*Extracted material:*
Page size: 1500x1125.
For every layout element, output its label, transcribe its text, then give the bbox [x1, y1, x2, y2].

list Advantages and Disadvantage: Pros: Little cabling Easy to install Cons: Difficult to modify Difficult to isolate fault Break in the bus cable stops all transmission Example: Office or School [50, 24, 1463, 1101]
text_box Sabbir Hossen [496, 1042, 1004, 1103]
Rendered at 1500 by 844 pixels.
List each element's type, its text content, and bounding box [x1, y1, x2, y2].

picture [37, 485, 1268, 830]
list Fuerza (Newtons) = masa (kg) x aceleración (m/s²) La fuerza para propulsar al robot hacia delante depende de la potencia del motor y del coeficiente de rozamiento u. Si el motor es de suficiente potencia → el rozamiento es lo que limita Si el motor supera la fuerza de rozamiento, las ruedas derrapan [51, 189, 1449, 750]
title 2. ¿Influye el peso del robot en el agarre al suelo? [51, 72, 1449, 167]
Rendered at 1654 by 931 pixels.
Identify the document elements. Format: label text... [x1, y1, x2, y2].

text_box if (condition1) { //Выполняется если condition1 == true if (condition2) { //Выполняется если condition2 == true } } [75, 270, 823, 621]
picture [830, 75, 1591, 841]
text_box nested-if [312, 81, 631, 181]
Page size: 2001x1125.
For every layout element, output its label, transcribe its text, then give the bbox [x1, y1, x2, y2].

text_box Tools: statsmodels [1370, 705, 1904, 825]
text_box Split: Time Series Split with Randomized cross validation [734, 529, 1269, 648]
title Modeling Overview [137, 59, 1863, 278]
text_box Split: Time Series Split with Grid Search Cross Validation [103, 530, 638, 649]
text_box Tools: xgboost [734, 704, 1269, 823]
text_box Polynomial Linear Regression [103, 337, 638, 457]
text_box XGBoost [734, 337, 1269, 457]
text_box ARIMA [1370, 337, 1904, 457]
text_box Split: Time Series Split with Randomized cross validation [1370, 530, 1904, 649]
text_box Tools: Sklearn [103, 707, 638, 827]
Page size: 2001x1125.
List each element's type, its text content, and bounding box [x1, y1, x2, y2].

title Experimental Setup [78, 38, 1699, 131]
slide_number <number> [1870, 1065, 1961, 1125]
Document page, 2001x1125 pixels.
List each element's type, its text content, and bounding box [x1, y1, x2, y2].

*Given exercise:* Could you edit all of the rows above so that "bounding box" becomes "bounding rectangle" and nothing else changes?

*Problem solution:*
Page size: 1500x1125.
For every layout element, output its label, transcribe its text, then give the bbox [x1, y1, x2, y2].

list Advantages and Disadvantage: Pros: Little cabling Easy to install Cons: Difficult to modify Difficult to isolate fault Break in the bus cable stops all transmission Example: Office or School [50, 24, 1463, 1101]
text_box Sabbir Hossen [496, 1042, 1004, 1103]
Rendered at 1500 by 844 pixels.
List each element's type, its text content, and bounding rectangle [x1, y1, x2, y2].

picture [37, 485, 1268, 830]
list Fuerza (Newtons) = masa (kg) x aceleración (m/s²) La fuerza para propulsar al robot hacia delante depende de la potencia del motor y del coeficiente de rozamiento u. Si el motor es de suficiente potencia → el rozamiento es lo que limita Si el motor supera la fuerza de rozamiento, las ruedas derrapan [51, 189, 1449, 750]
title 2. ¿Influye el peso del robot en el agarre al suelo? [51, 72, 1449, 167]
Rendered at 1654 by 931 pixels.
Identify the document elements. Format: label text... [x1, y1, x2, y2].

text_box if (condition1) { //Выполняется если condition1 == true if (condition2) { //Выполняется если condition2 == true } } [75, 270, 823, 621]
picture [830, 75, 1591, 841]
text_box nested-if [312, 81, 631, 181]
Page size: 2001x1125.
For every layout element, output its label, transcribe its text, then give the bbox [x1, y1, x2, y2].

text_box Tools: statsmodels [1370, 705, 1904, 825]
text_box Split: Time Series Split with Randomized cross validation [734, 529, 1269, 648]
title Modeling Overview [137, 59, 1863, 278]
text_box Split: Time Series Split with Grid Search Cross Validation [103, 530, 638, 649]
text_box Tools: xgboost [734, 704, 1269, 823]
text_box Polynomial Linear Regression [103, 337, 638, 457]
text_box XGBoost [734, 337, 1269, 457]
text_box ARIMA [1370, 337, 1904, 457]
text_box Split: Time Series Split with Randomized cross validation [1370, 530, 1904, 649]
text_box Tools: Sklearn [103, 707, 638, 827]
Page size: 2001x1125.
List each element's type, its text content, and bounding rectangle [x1, y1, x2, y2].

title Experimental Setup [78, 38, 1699, 131]
slide_number <number> [1870, 1065, 1961, 1125]
Document page, 2001x1125 pixels.
List each element's type, its text content, and bounding rectangle [x1, y1, x2, y2].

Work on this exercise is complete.